Selected extract ::
Fallen crypto king Sam Bankman-Fried was ‘perfectly positioned to make a religion of himself’
A year ago, Sam Bankman-Fried (often called “SBF”) was on top of the world. He had been on the covers of Forbes, which dubbed him “the richest twentysomething in the world”, and Fortune – the equivalent, for a business leader, of a rock star on Rolling Stone, or an athlete on Sports Illustrated.
He was featured in the prestigious “lunch with the FT” in the Financial Times. He was seen as the responsible face of cryptocurrency. There was even speculation he could become the first trillionaire.
But in late 2022, his FTX crypto trading operation – and the closely related Alameda Research, an investment fund he had founded before FTX – both collapsed.
Bankman-Fried is currently charged with crimes relating to the disappearance of billions of dollars of FTX users’ money. These people did not think they were investing in FTX, or even lending to it. Their funds were just being kept there while they switched between, for example, dollars and bitcoins or between bitcoins and dogecoins. But instead it is claimed that their funds were transferred to Alameda and then lost.
Bankman-Fried is pleading not guilty and has published a statement reading: “I didn’t steal funds, and I certainly didn’t stash billions away.”

Explore the material ::
**1)** Reproduce the part of the article on Sam Bankman-Fried that opens with "Fallen crypto king" and closes with "FTX – both collapsed.", putting "digital currency" in place of "cryptocurrency".
**2)** Answer these questions on the article about Sam Bankman-Fried:
(a) Which magazine called him "the richest twentysomething in the world"?
(b) What investment fund had he founded before FTX?
(c) How is he pleading to the charges?

Input data ::
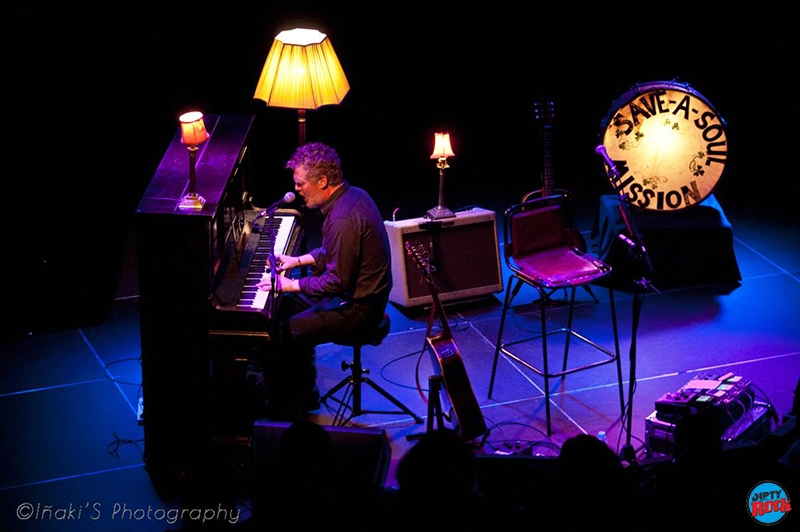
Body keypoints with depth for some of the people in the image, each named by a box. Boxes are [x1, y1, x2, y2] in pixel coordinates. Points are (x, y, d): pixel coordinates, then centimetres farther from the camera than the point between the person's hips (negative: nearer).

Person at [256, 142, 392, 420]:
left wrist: (289, 285, -16)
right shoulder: (353, 195, 4)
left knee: (279, 337, -13)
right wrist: (298, 260, 11)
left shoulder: (343, 219, -28)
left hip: (357, 308, -11)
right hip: (361, 291, 11)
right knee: (289, 306, 23)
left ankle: (283, 415, 1)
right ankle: (305, 395, 31)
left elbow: (336, 283, -26)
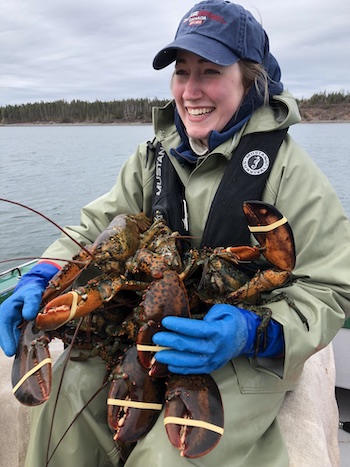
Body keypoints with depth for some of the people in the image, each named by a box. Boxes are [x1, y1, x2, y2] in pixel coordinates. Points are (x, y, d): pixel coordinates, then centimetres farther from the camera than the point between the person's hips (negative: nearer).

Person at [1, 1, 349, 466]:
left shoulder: (288, 170, -15)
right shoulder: (155, 156, 1)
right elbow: (98, 227, 0)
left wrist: (253, 332, -32)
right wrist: (42, 278, -18)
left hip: (248, 356, -4)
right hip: (153, 332, 5)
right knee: (69, 392, -14)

Answers provided ::
**1)**
Fallen crypto king Sam Bankman-Fried was ‘perfectly positioned to make a religion of himself’
A year ago, Sam Bankman-Fried (often called “SBF”) was on top of the world. He had been on the covers of Forbes, which dubbed him “the richest twentysomething in the world”, and Fortune – the equivalent, for a business leader, of a rock star on Rolling Stone, or an athlete on Sports Illustrated.
He was featured in the prestigious “lunch with the FT” in the Financial Times. He was seen as the responsible face of digital currency. There was even speculation he could become the first trillionaire.
But in late 2022, his FTX crypto trading operation – and the closely related Alameda Research, an investment fund he had founded before FTX – both collapsed.

**2)**
(a) Forbes
(b) Alameda Research
(c) Not guilty